Ce travail a été rendu possible par la réalisation du
nouveau modèle numérique d’altitude (MNA) validé sur le plan hydrologique
et dérivé de la numérisation des cartes topographiques à 1 : 250 000.
Les données du Québec sont enregistrées selon une maille de deux kilomètres,
le territoire étant divisé en cellules (pixels) de quatre kilomètres2 chacune.
Chaque cellule est identifiée par un numéro et possède son propre attribut d’altitude
auquel viendront s’adjoindre toutes les données climatiques engendrées par
le modèle d’interpolation spatiale climatique.
Le mode d’interpolation spatiale climatique a été
programmé dans l’algorithme ANUSPLIN (pour Australian National University
Multi-dimentional thin-plate SPLINes) développé par M.F. Hutchinson de la
Australian National University (Hutchinson, 1987). ANUSPLIN génère des «
spline coefficient surfaces » qui sont traduits en valeurs climatiques par
couplage avec le MNA. La validation des résultats est effectuée en retenant
les données d’un certain nombre de stations météorologiques. Les « spline
coefficient surfaces » sont calculés sans ces données et les valeurs
prédites sont ensuite comparées avec les valeurs observées dans les stations
retenues.
La méthode comprend trois étapes, soit :
-
l’interpolation spatiale
climatique;
-
la construction de la base de
données spatiales et,
-
la classification climatique.
2 L’essentiel
des informations fournies ici est extrait de l’article de Mackey et al. (1996)
et d’un compte rendu informel des interventions de McKenney dans un
atelier tenu sur le sujet en 1999.
Figure 1. Distribution des stations
météorologiques du Québec utilisées
1.1 Interpolation spatiale climatique
Les données climatiques proviennent de la compilation des 396 stations
météorologiques du ministère de l’Environnement du Québec (figure
1)

□ □ □ □ □ □ □

#### Travail demandé
Veuillez retranscrire fidèlement, dans le passage sur l'interpolation climatique, la partie qui commence par les mots « Ce travail a » et se termine par « d’interpolation spatiale climatique. ».

Enregistrements tirés d'un jeu de données
□ □ □ □ □ □ □

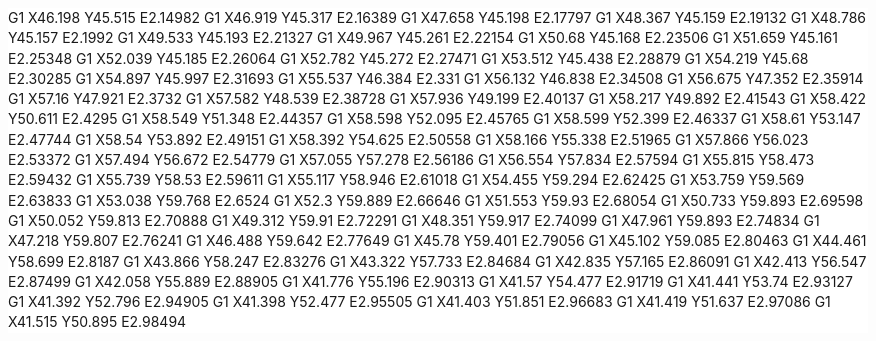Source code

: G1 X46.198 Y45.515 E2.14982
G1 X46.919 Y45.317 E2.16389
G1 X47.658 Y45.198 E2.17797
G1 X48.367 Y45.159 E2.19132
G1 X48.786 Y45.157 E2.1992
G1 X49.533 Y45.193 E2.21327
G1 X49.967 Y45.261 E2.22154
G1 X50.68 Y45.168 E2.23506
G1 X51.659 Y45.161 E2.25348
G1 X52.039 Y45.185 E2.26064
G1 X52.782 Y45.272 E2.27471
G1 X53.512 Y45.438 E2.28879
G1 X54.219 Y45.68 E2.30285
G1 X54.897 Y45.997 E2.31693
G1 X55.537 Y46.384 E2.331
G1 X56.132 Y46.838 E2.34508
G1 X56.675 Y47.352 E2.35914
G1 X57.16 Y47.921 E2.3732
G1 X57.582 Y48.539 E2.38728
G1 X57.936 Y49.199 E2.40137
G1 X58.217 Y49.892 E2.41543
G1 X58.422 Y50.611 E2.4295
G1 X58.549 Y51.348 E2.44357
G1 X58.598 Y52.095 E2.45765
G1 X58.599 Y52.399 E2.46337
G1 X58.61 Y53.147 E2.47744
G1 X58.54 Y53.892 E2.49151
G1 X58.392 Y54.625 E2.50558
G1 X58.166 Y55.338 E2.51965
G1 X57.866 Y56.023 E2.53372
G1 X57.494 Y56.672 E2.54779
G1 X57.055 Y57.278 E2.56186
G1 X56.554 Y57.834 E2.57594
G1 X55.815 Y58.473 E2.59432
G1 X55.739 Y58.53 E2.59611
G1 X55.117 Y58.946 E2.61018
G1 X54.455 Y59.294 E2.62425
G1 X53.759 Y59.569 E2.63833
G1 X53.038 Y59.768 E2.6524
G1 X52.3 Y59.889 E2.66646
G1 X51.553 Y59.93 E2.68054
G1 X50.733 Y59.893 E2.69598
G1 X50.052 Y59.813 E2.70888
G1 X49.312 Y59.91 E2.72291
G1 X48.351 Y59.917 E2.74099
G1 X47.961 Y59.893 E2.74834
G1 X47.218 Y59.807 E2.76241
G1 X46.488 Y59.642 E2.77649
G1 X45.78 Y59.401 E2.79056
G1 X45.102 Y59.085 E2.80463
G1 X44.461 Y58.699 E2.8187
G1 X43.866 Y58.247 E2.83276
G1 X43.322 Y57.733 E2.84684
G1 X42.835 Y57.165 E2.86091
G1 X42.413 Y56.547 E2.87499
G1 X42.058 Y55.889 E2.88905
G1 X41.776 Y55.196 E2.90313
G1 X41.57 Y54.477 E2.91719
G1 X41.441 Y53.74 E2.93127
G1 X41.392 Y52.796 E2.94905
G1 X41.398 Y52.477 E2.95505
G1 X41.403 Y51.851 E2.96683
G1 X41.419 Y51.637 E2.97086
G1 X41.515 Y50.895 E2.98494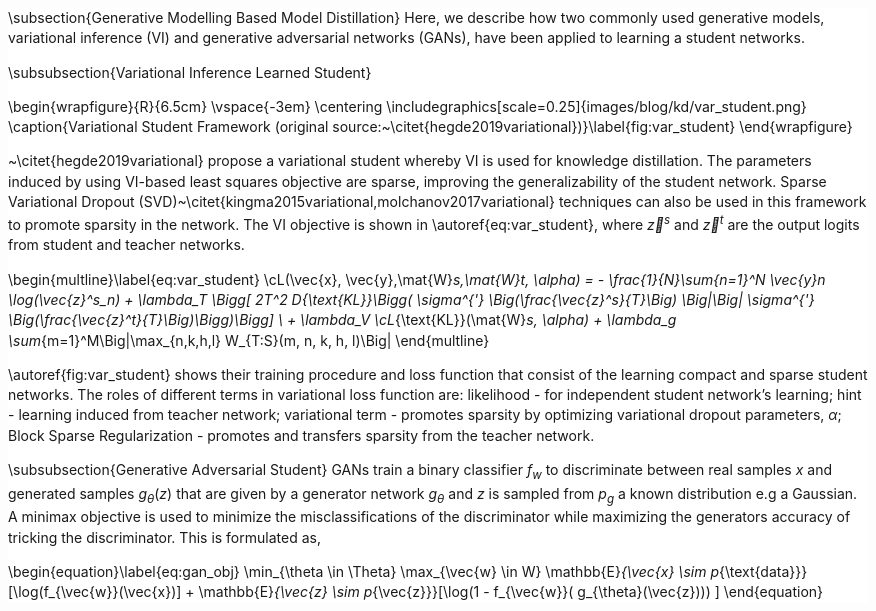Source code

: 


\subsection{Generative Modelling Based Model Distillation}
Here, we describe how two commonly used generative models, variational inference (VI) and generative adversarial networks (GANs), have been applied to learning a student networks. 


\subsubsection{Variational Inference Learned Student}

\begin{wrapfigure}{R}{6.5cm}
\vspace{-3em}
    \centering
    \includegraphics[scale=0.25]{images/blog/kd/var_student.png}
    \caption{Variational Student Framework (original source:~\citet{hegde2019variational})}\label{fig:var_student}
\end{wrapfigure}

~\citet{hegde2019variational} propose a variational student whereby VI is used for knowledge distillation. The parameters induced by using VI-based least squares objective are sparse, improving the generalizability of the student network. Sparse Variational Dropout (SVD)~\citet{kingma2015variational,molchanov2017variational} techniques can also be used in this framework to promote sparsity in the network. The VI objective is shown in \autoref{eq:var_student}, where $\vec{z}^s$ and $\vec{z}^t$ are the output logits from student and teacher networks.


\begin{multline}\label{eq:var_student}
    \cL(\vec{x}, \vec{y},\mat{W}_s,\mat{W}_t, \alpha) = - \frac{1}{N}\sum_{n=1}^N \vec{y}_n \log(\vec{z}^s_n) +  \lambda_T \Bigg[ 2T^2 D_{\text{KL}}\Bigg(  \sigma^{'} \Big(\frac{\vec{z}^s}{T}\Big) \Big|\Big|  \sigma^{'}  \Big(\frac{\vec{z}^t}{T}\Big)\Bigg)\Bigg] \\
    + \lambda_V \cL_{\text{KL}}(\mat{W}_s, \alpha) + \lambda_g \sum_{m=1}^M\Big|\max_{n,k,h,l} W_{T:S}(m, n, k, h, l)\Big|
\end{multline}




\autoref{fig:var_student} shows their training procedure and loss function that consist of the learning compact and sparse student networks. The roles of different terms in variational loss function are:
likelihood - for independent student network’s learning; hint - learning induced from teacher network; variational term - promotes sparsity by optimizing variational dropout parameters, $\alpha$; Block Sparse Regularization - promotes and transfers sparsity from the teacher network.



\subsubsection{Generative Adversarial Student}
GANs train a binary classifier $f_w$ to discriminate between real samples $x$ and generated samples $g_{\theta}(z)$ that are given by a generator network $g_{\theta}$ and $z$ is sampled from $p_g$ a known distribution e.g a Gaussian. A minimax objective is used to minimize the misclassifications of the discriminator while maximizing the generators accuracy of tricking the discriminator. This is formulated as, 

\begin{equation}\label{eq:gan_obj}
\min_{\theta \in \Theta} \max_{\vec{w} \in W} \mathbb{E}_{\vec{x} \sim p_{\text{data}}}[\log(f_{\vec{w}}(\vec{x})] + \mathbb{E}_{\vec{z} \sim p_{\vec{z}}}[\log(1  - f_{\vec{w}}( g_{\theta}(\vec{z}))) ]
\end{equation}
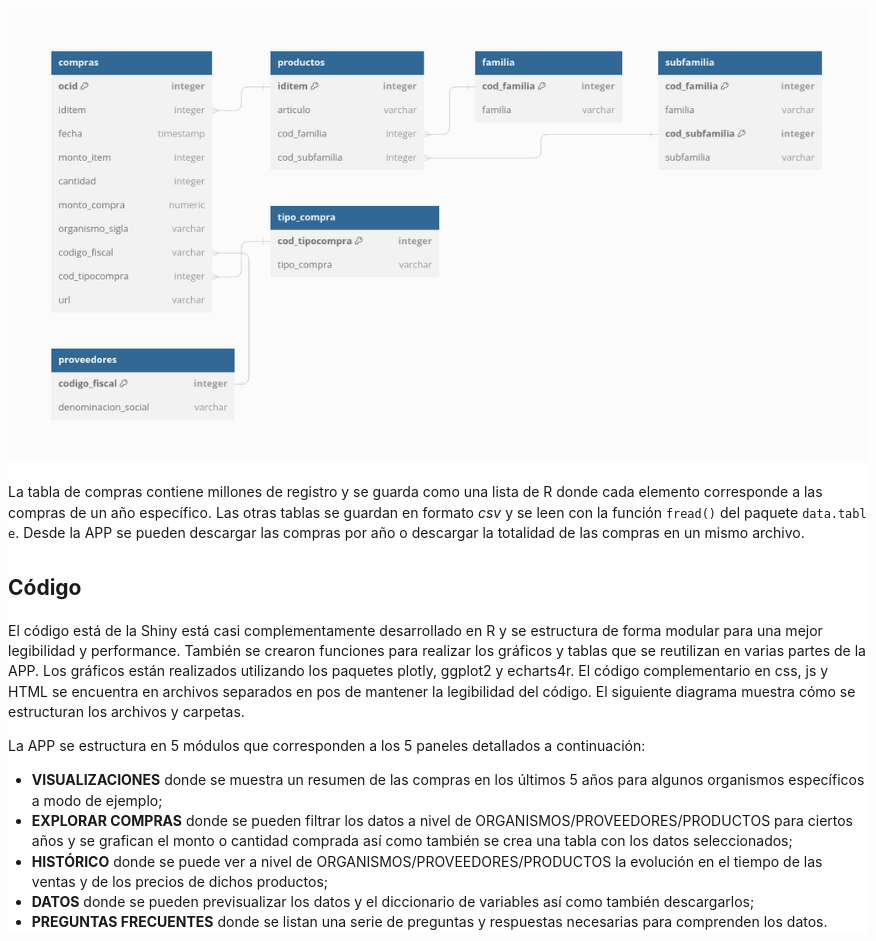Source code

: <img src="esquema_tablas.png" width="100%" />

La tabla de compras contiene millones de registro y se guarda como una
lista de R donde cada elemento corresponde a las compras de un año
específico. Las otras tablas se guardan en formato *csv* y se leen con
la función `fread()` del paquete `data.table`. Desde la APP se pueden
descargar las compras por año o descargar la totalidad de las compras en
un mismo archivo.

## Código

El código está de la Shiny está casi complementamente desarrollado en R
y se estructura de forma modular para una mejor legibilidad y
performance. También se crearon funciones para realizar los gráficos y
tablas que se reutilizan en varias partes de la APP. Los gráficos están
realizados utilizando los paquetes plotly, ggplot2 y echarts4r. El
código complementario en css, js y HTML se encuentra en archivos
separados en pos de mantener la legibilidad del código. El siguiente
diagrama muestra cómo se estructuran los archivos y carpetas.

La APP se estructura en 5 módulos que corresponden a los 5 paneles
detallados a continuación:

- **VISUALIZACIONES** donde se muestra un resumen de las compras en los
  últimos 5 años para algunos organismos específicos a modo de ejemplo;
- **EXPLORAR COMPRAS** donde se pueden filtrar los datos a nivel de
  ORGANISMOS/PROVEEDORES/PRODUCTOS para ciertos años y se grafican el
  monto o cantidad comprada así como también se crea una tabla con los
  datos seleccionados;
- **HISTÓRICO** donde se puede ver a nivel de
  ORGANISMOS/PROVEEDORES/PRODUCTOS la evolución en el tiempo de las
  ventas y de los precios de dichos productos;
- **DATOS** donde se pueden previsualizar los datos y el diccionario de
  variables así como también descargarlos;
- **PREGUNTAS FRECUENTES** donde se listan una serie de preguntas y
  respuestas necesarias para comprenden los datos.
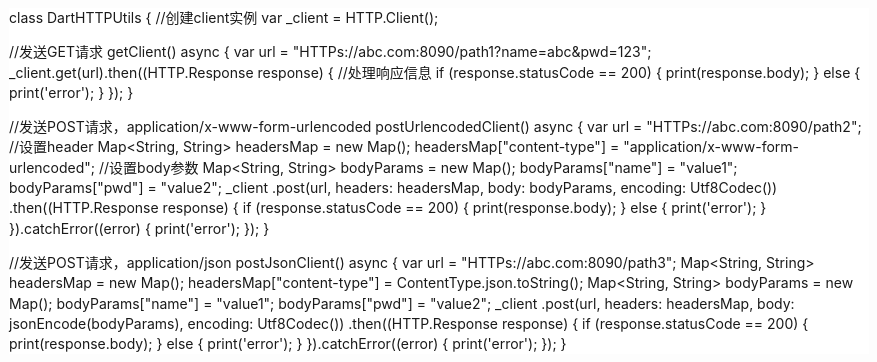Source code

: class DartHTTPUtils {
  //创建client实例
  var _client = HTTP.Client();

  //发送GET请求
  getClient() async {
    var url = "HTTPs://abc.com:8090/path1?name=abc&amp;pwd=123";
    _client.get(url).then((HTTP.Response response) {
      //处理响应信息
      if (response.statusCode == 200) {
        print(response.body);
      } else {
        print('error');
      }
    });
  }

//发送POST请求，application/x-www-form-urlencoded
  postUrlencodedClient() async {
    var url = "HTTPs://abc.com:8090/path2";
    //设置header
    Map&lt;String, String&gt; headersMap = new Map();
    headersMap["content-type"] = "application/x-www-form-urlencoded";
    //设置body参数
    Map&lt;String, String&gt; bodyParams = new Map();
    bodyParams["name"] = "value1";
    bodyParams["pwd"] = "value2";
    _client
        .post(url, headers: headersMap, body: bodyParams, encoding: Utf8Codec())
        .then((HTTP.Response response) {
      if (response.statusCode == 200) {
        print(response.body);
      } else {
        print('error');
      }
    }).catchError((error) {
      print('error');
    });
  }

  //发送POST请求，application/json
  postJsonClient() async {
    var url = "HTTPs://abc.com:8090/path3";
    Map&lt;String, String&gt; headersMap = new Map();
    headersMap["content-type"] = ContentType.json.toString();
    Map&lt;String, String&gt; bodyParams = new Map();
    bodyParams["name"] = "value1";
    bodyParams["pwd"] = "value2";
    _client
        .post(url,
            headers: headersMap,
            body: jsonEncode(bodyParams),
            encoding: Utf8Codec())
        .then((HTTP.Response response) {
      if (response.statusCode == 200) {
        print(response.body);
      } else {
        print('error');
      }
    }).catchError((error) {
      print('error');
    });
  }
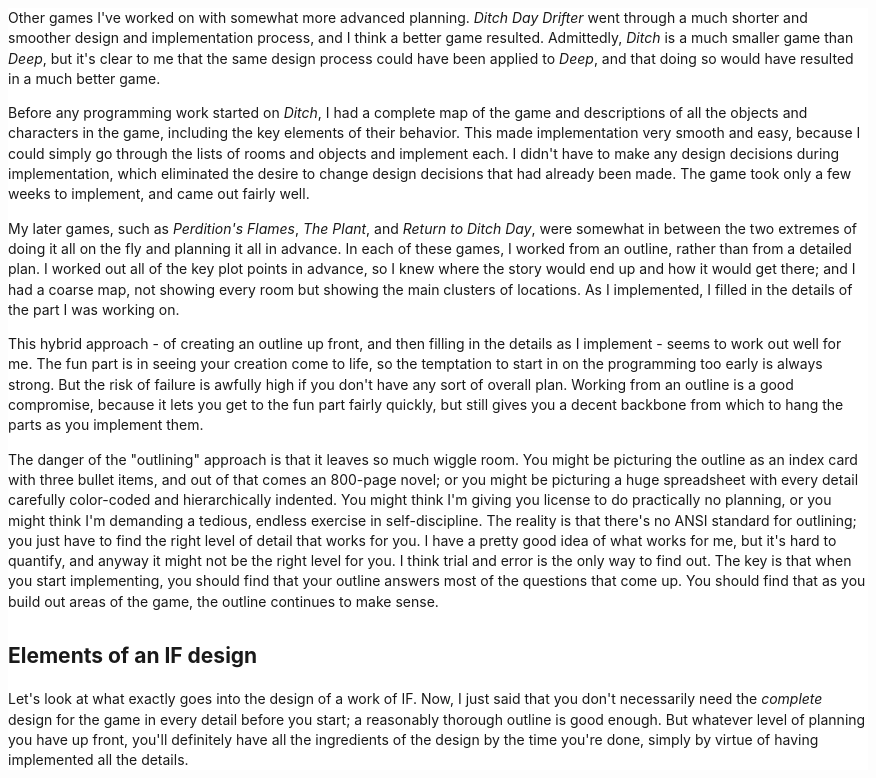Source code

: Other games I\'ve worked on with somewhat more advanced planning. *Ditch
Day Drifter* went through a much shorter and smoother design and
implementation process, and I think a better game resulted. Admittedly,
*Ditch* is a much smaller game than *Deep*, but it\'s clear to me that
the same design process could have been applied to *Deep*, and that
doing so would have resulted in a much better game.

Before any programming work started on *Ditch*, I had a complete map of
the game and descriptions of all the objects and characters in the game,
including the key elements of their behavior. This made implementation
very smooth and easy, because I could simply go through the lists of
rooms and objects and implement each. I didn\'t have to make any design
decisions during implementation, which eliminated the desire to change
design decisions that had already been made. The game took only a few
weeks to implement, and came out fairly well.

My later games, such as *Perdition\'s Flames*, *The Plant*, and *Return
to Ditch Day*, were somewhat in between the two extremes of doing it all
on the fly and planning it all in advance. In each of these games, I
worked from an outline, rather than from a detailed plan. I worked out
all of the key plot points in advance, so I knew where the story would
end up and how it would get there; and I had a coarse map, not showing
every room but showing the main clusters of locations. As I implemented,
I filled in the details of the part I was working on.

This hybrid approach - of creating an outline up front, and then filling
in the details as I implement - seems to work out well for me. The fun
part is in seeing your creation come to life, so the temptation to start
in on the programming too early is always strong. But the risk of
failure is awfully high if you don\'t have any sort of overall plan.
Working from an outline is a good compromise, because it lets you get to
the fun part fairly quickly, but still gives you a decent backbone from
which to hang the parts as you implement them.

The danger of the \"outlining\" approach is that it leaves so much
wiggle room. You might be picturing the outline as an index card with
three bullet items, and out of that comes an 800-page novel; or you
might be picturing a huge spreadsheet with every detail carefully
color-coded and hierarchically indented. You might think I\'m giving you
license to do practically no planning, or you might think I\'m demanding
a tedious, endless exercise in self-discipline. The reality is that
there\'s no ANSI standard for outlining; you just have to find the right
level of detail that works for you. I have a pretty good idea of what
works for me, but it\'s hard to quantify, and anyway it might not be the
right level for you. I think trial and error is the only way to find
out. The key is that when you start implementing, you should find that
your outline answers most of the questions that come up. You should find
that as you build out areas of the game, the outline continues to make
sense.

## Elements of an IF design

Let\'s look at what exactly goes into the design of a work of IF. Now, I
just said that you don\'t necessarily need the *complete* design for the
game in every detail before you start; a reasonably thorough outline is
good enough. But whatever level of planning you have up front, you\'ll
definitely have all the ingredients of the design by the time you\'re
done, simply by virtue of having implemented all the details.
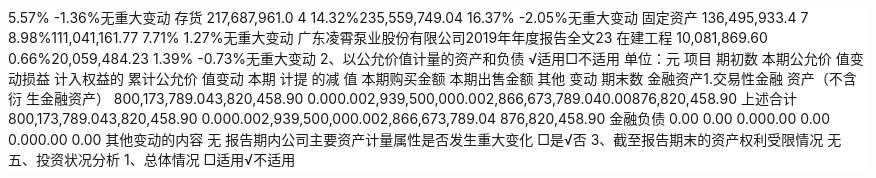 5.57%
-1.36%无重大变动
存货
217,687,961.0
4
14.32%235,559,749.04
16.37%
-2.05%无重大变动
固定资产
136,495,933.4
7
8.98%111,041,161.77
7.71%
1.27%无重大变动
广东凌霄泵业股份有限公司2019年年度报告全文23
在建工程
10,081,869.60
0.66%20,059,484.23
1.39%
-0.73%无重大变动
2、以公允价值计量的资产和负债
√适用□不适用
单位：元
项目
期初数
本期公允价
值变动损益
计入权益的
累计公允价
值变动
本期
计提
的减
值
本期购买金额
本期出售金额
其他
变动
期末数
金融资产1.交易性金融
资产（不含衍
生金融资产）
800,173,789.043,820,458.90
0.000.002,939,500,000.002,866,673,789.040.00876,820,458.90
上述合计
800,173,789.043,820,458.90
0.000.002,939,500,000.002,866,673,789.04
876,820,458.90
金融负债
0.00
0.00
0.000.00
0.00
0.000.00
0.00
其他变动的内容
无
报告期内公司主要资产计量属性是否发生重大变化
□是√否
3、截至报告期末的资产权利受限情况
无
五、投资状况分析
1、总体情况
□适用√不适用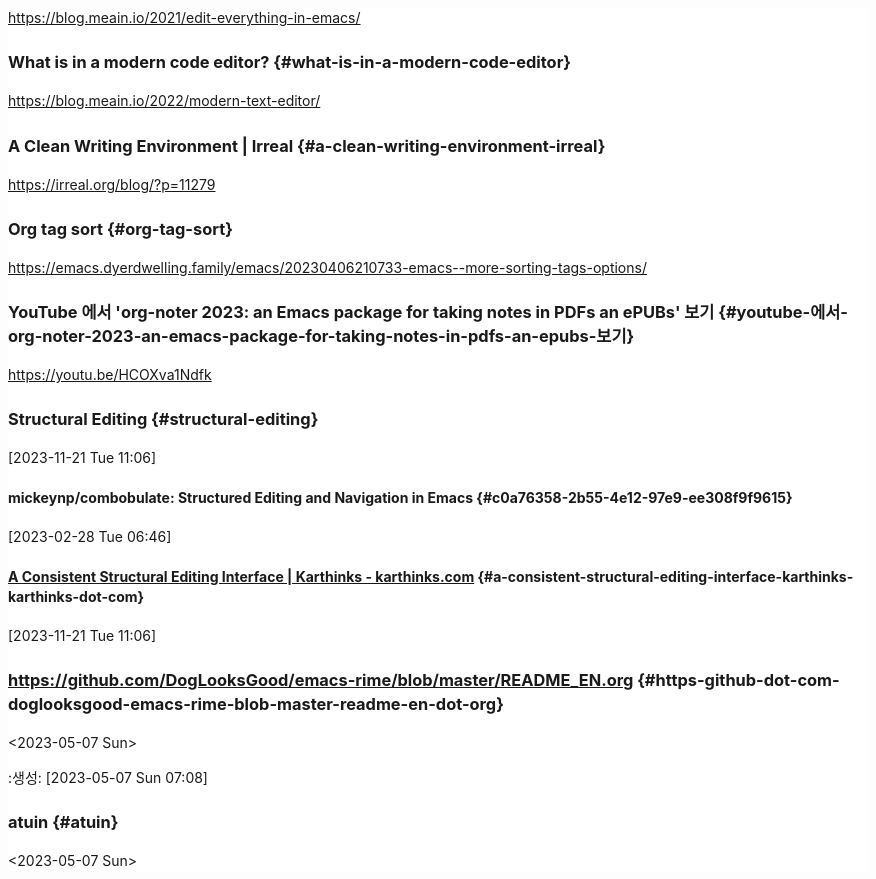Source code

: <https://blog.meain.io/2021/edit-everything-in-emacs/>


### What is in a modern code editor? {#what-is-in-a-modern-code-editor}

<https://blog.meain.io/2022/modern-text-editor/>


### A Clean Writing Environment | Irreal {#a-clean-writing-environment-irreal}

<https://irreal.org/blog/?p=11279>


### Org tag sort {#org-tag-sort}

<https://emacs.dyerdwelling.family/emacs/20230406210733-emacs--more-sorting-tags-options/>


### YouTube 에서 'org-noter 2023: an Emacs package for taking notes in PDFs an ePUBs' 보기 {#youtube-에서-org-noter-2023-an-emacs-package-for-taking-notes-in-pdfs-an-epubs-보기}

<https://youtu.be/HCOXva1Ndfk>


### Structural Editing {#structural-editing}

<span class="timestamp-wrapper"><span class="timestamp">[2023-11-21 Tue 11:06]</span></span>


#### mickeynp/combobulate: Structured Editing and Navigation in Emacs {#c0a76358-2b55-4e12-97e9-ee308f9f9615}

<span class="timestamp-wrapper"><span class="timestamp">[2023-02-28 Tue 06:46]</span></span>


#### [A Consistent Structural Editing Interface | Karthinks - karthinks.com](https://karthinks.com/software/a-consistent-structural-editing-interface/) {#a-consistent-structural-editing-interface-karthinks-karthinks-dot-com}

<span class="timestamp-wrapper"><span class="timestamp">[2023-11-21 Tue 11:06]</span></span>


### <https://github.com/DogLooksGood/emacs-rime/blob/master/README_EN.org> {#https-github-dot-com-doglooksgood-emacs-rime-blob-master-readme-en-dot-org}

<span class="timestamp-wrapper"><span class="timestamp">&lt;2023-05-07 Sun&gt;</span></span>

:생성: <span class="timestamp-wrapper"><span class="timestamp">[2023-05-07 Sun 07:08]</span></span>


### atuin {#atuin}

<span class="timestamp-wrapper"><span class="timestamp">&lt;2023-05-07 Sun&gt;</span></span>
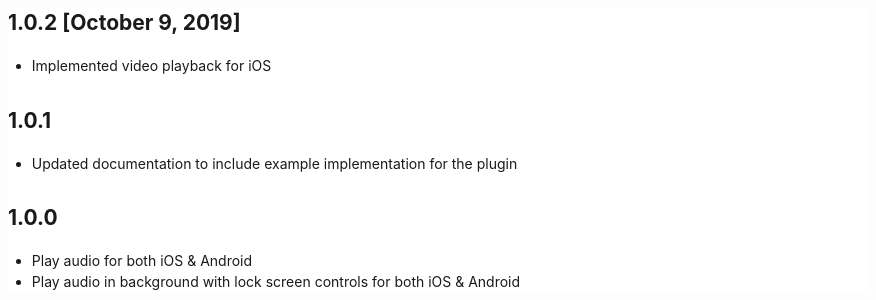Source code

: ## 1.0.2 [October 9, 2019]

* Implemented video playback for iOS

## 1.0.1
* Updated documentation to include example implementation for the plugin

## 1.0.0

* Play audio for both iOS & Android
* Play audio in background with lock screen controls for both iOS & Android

□ □ □ □ □ □ □

#### Réponse à fournir
Ce travail a été rendu possible par la réalisation du
nouveau modèle numérique d’altitude (MNA) validé sur le plan hydrologique
et dérivé de la numérisation des cartes topographiques à 1 : 250 000.
Les données du Québec sont enregistrées selon une maille de deux kilomètres,
le territoire étant divisé en cellules (pixels) de quatre kilomètres2 chacune.
Chaque cellule est identifiée par un numéro et possède son propre attribut d’altitude
auquel viendront s’adjoindre toutes les données climatiques engendrées par
le modèle d’interpolation spatiale climatique.